[EXERCISE PROMPT] Which lines in the data below contain the word "median"? Copy each of them.

[RECORDS PROVIDED]
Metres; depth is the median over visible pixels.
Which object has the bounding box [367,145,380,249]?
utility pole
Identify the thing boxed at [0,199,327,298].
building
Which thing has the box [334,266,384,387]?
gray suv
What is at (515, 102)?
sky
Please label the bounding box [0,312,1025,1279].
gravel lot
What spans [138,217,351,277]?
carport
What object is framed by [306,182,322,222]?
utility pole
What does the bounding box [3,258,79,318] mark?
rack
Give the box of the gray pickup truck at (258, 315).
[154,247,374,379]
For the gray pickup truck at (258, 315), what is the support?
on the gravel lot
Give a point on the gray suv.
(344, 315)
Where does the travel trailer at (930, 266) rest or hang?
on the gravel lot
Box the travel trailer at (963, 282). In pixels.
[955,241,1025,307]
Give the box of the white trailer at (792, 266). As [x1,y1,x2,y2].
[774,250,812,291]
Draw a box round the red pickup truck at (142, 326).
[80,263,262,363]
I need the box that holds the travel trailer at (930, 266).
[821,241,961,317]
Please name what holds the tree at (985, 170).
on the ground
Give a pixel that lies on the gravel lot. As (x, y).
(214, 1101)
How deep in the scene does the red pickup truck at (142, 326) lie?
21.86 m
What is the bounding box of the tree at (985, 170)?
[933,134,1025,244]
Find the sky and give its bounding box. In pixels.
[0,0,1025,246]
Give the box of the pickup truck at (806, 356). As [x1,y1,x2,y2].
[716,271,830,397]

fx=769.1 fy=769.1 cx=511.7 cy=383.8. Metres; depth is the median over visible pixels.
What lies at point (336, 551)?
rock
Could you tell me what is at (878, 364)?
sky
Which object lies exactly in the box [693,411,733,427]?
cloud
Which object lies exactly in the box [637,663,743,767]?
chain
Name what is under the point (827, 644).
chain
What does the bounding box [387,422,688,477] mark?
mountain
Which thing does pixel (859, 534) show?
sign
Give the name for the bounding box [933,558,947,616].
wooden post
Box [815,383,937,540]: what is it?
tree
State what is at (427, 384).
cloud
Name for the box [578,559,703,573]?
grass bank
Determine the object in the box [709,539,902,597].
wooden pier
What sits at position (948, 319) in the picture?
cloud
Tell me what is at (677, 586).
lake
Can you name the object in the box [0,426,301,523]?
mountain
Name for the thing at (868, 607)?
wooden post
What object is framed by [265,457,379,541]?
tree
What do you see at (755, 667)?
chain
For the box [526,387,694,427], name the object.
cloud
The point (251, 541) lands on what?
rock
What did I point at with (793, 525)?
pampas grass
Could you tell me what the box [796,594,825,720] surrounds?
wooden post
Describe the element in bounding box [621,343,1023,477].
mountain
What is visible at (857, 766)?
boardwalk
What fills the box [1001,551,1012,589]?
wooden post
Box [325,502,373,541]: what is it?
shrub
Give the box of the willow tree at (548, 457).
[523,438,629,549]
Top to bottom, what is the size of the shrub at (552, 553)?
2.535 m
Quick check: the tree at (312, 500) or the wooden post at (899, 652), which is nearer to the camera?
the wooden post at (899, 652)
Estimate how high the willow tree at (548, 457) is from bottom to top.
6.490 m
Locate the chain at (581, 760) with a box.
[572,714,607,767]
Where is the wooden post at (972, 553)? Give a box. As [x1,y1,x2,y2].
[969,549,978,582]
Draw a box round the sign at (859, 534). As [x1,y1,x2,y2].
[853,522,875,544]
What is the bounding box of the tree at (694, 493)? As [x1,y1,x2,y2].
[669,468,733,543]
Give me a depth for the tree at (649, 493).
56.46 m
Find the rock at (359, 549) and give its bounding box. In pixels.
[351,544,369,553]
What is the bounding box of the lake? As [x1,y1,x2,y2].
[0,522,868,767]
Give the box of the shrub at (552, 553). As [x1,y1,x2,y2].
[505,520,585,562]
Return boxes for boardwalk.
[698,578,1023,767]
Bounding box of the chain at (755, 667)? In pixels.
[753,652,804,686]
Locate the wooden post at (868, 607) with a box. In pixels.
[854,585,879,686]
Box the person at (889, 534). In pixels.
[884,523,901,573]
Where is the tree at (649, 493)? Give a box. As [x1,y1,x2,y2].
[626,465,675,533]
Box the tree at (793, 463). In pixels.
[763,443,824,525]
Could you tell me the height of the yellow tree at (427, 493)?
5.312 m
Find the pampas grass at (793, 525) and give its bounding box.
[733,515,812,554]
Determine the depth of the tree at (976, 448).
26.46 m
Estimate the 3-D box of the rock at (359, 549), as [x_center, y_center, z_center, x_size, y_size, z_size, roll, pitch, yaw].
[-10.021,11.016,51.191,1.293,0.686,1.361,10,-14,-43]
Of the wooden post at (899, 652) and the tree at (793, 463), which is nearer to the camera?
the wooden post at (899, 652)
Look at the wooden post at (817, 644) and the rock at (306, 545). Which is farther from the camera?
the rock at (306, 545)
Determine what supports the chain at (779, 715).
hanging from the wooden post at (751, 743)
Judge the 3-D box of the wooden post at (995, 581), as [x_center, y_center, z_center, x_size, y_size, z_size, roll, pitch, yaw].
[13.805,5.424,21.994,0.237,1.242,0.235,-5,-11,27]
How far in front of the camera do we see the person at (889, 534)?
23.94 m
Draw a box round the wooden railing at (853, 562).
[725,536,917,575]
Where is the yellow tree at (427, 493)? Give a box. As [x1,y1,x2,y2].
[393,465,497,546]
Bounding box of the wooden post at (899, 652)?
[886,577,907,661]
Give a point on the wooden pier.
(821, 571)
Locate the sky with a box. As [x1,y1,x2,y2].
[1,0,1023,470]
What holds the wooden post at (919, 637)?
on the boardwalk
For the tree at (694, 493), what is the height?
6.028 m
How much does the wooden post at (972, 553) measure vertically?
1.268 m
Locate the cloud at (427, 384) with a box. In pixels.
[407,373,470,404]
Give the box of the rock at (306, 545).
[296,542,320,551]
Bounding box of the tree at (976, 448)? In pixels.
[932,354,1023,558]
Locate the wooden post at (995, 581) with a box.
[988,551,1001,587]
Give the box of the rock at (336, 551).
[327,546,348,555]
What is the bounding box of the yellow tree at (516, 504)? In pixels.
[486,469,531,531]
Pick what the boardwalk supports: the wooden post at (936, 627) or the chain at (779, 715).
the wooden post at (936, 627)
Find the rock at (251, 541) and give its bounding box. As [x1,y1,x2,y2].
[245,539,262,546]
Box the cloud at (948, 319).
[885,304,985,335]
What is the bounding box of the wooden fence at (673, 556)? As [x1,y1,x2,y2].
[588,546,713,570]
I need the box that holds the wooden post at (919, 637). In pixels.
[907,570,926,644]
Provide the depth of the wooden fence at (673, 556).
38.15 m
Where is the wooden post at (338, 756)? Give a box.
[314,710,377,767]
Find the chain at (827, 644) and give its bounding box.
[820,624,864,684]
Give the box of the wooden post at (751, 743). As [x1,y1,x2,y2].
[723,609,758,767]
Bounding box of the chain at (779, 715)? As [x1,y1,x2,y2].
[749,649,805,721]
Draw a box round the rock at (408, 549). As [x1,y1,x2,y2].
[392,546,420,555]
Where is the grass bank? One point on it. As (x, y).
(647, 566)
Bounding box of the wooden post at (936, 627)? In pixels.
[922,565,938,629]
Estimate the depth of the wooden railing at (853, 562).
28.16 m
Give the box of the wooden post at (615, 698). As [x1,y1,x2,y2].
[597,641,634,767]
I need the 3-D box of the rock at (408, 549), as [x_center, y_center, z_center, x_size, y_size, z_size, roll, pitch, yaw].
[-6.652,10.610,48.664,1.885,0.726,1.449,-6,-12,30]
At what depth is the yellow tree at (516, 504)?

[OUTPUT OF THE EXERCISE]
Metres; depth is the median over visible pixels.
fx=769.1 fy=769.1 cx=511.7 cy=383.8. Metres; depth is the median over visible pixels.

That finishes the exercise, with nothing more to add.